> **What the task asks**
In the article on silodosin and dutasteride therapy, reproduce the passage starting at "1. Introduction" and ending at "levels [3, 4].".

(Beginning of Text passage)

Volume 2016 | Article ID 4975851 | https://doi.org/10.1155/2016/4975851

Efficacy and Safety of Silodosin and Dutasteride Combination Therapy in Acute Urinary Retention due to Benign Prostatic Hyperplasia: A Single-Arm Prospective Study

Kazuhisa Hagiwara,¹Takuya Koie,¹Hiromichi Iwamura,¹Atsushi Imai,¹Shingo Hatakeyama,¹Takahiro Yoneyama,¹Yasuhiro Hashimoto,¹and Chikara Ohyama¹

Academic Editor: Masaki Shiota

Received18 Jan 2016

Accepted24 Mar 2016

Published18 Apr 2016

Abstract

This study aimed to assess the efficacy of combination therapy with dutasteride and silodosin in patients with acute urinary retention (AUR) caused by benign prostatic hyperplasia (BPH). Eighty consecutive patients with a first episode of AUR were enrolled in this study. All patients received silodosin 8 mg and dutasteride 0.5 mg daily. Trial without catheter (TWOC) was attempted every 2 weeks until 12 weeks after the initiation of medication. The primary endpoint was the rate of catheter-free status at 12 weeks. Voided volume (VV), postvoid residual urine (PVR), uroflowmetry, International Prostatic Symptoms Score (IPSS), and quality of life due to urinary symptoms (IPSS-QOL) were also measured. All patients were followed up for more than 12 weeks and were included in this analysis. The success rate of TWOC at 12 weeks was 88.8%. VV and maximum urinary flow rate were significantly higher at 2, 4, 8, and 12 weeks compared with the time of AUR (). IPSS and IPSS-QOL were significantly lower at 2, 4, 8, and 12 weeks compared with the time of AUR (). In conclusion, a combination of dutasteride and silodosin therapy may be effective and safe for patients with AUR due to BPH.

1. Introduction

Acute urinary retention (AUR) is a common urological emergency and is defined as a sudden and painful inability to pass urine [1]. In most male patients, AUR is attributed to the natural history of benign prostatic hyperplasia (BPH) [2]. Baseline variables for AUR patients with BPH are old age, severe lower urinary tract symptoms (LUTS), low peak flow rate, increased postvoid residual urine (PVR), enlarged prostate, and high serum prostate-specific antigen (PSA) levels [3, 4].

(End of Text passage)
(Beginning of Supplied records)

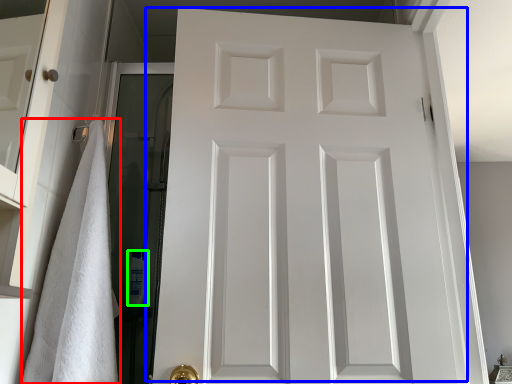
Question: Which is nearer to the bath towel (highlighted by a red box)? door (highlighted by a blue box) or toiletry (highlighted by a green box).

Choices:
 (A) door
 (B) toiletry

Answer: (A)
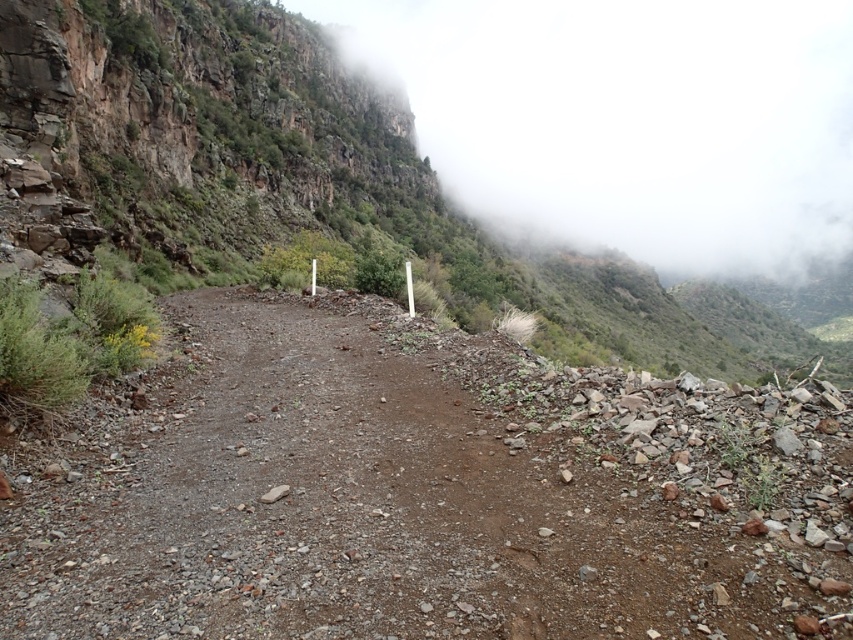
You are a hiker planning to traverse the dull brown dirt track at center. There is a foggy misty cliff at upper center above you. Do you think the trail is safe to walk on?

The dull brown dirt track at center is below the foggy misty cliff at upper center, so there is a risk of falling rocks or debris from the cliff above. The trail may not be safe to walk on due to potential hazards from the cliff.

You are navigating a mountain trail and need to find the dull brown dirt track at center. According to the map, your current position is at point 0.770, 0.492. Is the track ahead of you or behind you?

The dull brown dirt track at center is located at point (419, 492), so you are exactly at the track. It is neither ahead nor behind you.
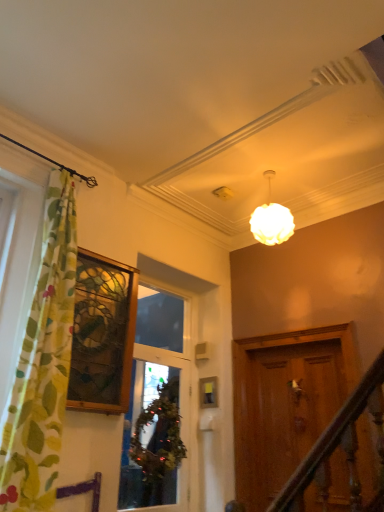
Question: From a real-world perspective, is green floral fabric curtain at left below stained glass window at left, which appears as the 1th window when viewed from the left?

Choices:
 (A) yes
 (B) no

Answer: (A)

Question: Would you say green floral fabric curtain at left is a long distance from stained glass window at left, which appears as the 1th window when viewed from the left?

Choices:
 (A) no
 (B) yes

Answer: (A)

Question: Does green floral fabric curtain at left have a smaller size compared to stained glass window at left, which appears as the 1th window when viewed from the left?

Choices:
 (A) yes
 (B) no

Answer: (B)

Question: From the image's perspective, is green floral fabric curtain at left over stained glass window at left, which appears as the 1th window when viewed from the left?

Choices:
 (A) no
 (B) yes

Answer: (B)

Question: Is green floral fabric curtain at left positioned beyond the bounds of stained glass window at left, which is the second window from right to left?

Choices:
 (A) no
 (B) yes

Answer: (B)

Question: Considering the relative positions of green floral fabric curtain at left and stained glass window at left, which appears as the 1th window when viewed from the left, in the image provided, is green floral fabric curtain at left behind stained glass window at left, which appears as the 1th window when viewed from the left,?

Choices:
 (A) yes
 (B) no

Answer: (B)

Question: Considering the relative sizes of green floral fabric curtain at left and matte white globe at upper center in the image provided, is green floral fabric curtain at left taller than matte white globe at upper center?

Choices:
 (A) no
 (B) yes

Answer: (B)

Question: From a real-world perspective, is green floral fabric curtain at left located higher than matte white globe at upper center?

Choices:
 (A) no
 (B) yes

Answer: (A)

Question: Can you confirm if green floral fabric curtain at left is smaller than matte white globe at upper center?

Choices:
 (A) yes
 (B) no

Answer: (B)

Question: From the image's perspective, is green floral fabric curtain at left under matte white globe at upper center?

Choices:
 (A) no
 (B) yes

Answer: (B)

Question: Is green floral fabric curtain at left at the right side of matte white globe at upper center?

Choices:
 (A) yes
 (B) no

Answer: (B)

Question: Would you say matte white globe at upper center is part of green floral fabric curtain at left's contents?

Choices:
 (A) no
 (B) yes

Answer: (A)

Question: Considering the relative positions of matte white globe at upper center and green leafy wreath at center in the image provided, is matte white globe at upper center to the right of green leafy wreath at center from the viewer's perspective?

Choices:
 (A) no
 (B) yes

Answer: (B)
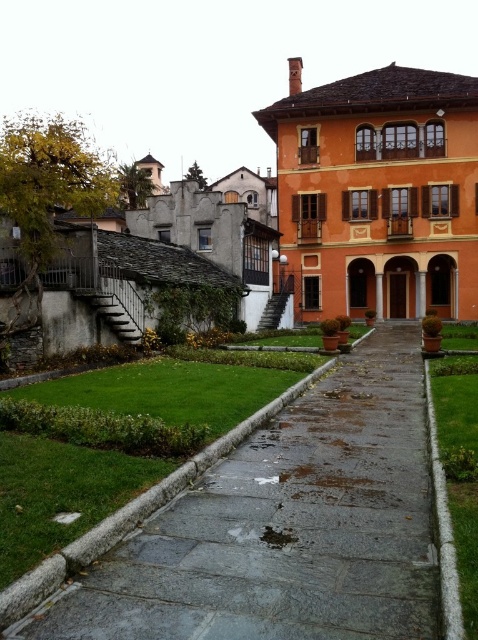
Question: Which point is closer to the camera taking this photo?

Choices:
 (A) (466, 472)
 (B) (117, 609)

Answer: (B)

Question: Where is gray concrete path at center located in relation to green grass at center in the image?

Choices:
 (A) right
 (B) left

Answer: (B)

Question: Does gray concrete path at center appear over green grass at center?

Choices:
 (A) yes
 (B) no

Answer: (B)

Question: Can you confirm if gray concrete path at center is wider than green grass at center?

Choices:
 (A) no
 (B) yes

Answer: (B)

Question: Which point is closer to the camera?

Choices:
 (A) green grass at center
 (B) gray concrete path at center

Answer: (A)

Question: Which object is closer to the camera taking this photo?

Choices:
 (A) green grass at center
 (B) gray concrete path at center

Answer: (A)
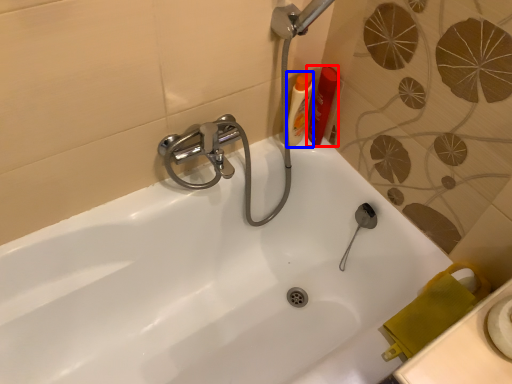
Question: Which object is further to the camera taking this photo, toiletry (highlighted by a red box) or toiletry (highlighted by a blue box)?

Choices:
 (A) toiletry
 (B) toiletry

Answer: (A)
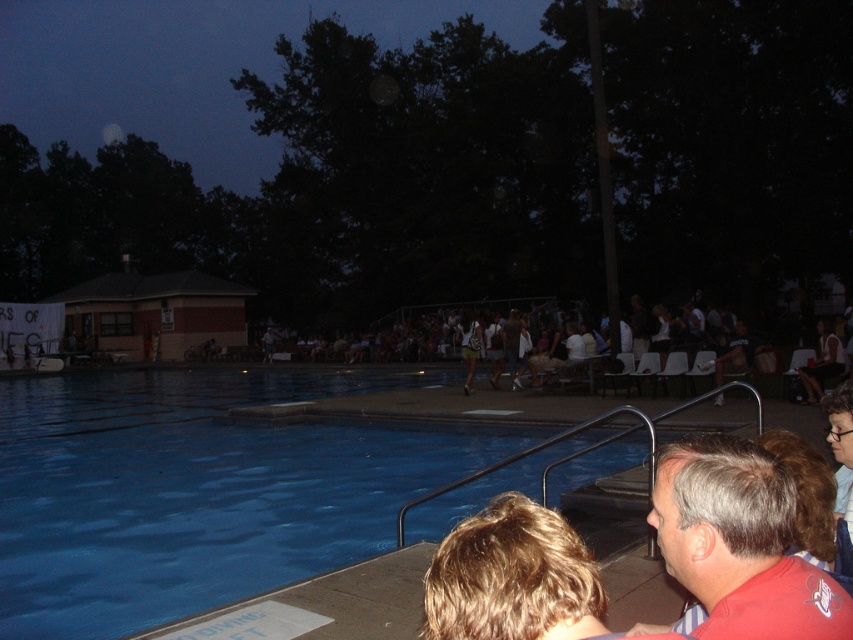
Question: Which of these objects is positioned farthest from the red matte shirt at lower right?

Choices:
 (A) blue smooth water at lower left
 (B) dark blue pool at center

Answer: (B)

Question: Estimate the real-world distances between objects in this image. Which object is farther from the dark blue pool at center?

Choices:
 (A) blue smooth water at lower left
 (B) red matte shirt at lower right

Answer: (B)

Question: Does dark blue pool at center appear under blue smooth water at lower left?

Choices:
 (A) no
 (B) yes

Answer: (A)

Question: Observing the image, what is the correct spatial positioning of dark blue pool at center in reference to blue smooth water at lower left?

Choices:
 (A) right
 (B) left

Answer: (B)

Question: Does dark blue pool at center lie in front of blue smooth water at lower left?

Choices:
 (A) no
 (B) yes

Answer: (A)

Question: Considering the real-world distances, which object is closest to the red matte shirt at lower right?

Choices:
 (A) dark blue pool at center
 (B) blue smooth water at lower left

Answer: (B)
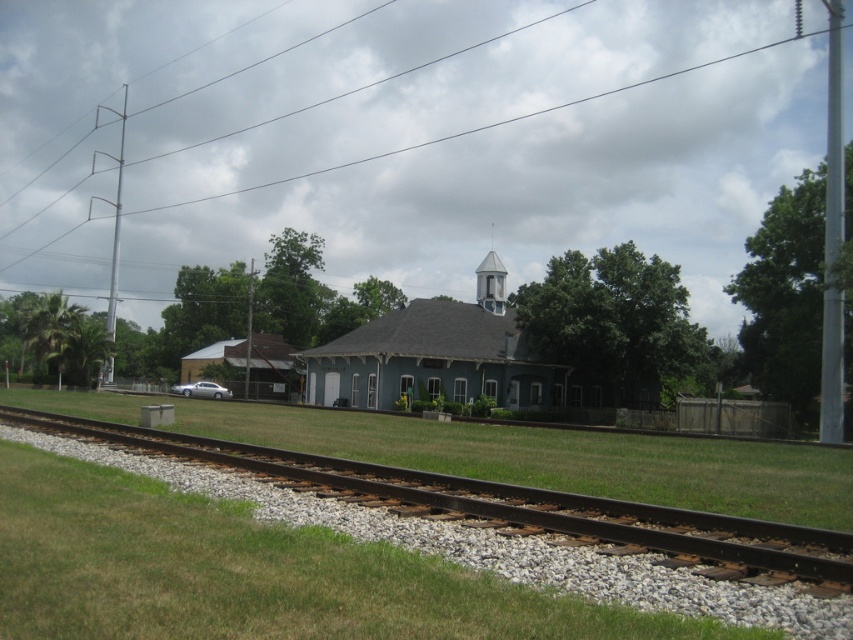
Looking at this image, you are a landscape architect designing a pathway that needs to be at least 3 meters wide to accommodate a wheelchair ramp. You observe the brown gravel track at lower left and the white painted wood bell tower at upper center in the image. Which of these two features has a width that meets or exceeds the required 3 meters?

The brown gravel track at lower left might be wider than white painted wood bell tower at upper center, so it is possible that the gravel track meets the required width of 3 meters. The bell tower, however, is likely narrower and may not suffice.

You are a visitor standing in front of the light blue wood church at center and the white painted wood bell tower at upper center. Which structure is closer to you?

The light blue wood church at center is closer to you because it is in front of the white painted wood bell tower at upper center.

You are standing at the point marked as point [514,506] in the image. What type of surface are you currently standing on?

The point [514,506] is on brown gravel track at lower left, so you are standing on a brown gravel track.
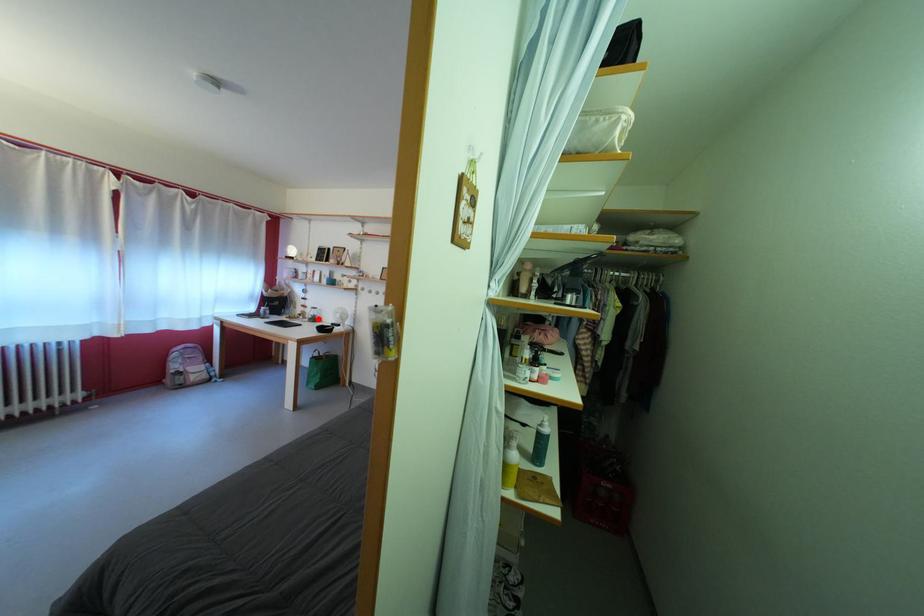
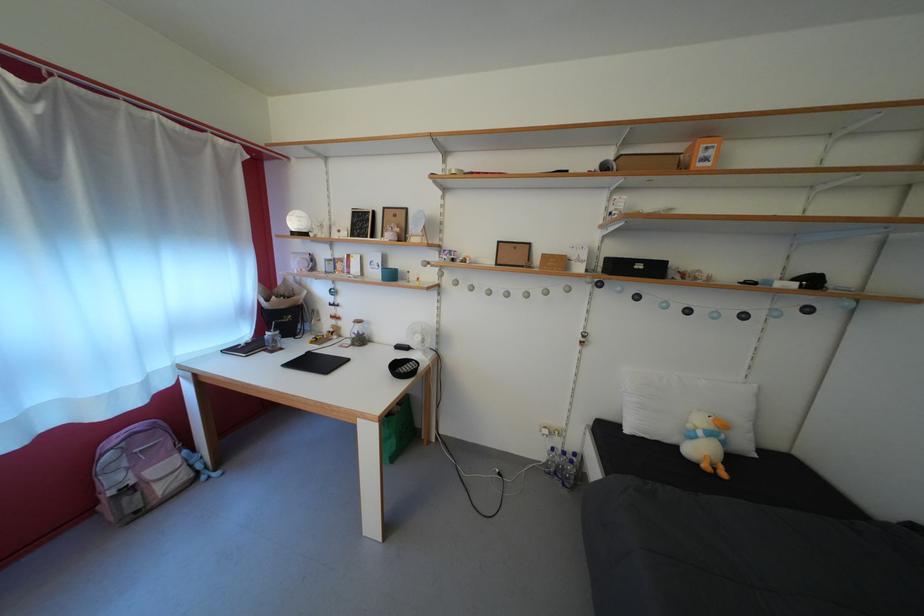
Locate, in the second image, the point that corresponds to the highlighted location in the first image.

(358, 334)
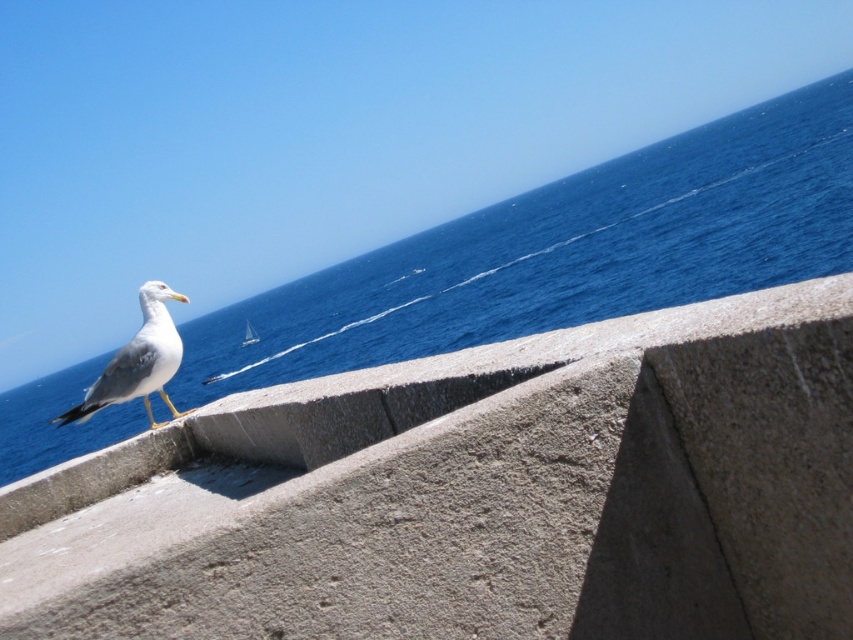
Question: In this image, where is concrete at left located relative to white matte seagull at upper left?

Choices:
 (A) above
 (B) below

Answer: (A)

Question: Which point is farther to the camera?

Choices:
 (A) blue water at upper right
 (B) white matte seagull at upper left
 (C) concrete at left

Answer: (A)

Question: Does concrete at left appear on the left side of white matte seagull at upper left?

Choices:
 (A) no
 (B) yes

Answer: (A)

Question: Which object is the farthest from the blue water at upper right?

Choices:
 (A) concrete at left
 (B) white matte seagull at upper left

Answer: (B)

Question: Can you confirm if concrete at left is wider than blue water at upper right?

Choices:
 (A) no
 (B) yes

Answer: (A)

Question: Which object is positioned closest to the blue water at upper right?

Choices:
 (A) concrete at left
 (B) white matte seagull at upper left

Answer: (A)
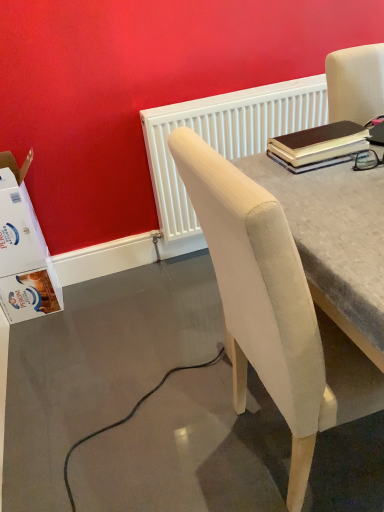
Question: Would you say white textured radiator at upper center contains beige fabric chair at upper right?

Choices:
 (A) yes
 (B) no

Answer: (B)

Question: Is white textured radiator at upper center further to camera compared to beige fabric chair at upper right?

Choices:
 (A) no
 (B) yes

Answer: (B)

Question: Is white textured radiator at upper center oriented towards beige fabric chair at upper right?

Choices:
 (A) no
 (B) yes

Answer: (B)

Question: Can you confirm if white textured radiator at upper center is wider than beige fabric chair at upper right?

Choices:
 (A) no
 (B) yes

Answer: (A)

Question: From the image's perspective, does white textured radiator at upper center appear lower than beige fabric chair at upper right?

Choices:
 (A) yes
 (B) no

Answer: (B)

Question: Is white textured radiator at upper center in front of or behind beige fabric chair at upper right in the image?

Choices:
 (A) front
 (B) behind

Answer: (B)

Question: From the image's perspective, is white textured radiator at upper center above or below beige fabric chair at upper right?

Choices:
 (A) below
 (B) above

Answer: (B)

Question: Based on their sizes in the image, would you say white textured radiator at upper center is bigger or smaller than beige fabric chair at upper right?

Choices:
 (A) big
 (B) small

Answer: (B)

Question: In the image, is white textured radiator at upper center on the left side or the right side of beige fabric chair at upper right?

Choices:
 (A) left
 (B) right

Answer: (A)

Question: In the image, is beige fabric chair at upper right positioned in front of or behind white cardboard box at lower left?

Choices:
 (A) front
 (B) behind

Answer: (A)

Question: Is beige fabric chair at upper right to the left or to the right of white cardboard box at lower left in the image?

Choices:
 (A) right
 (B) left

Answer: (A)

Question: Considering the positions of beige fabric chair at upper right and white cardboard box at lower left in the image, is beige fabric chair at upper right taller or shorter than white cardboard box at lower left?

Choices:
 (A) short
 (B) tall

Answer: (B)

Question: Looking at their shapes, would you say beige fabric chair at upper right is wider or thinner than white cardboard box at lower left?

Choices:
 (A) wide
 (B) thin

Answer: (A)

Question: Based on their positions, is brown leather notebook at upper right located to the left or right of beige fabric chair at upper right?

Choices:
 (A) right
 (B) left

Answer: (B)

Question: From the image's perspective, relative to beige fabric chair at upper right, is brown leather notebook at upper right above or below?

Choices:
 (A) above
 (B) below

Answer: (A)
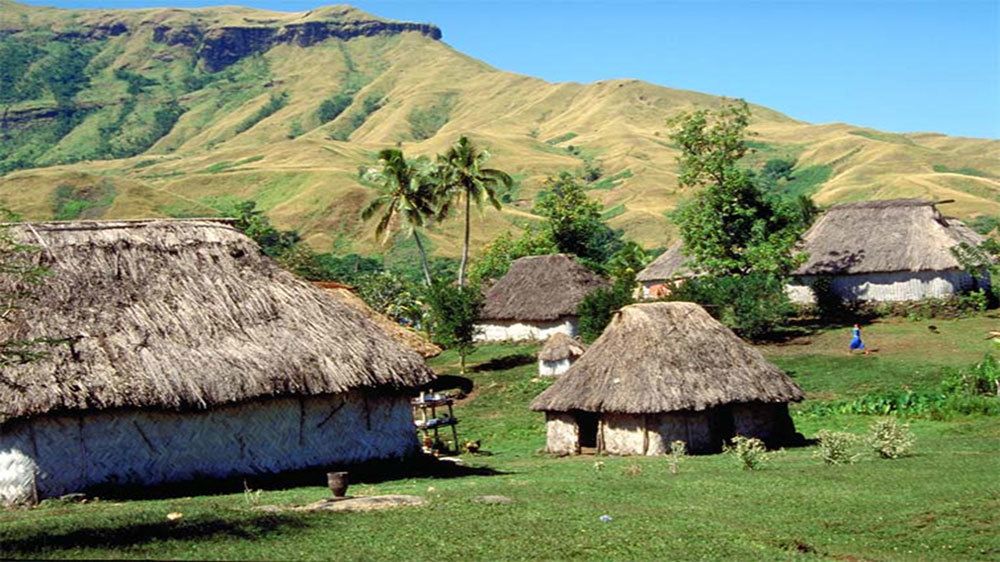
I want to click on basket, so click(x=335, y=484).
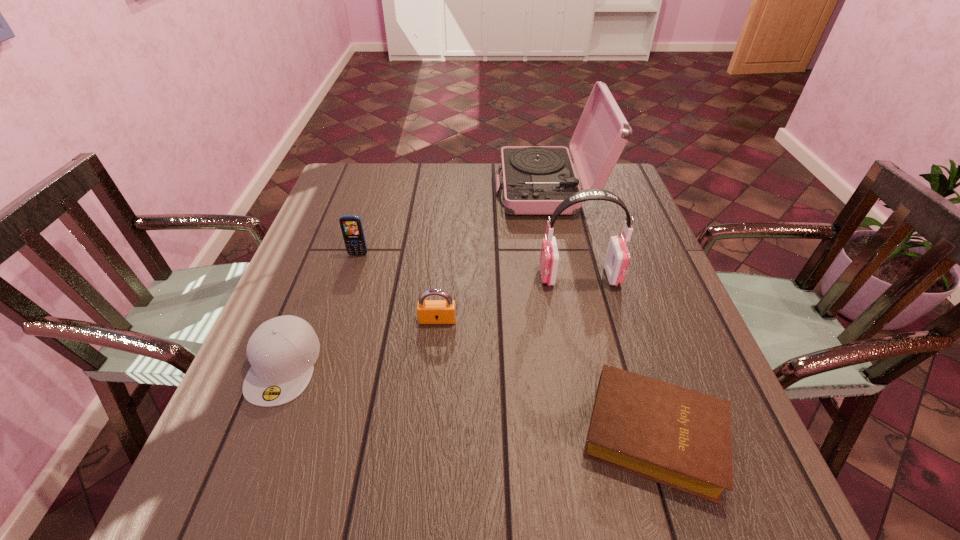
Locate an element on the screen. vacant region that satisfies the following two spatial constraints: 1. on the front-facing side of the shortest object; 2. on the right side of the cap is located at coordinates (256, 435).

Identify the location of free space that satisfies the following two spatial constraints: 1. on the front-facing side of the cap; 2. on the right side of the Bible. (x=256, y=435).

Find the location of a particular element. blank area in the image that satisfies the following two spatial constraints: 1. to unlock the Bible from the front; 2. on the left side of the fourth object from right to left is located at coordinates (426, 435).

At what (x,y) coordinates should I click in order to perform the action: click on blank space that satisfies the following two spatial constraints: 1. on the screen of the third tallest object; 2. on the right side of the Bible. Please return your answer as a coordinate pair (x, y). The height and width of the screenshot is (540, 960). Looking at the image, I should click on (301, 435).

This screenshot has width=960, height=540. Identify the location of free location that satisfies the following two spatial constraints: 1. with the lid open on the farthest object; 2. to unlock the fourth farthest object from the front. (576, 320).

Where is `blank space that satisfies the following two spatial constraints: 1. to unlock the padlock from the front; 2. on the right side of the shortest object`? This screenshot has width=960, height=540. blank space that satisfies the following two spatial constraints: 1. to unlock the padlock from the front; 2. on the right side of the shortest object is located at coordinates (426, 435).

(End of Supplied records)

> **Output of the exercise**
1. Introduction

Acute urinary retention (AUR) is a common urological emergency and is defined as a sudden and painful inability to pass urine [1]. In most male patients, AUR is attributed to the natural history of benign prostatic hyperplasia (BPH) [2]. Baseline variables for AUR patients with BPH are old age, severe lower urinary tract symptoms (LUTS), low peak flow rate, increased postvoid residual urine (PVR), enlarged prostate, and high serum prostate-specific antigen (PSA) levels [3, 4].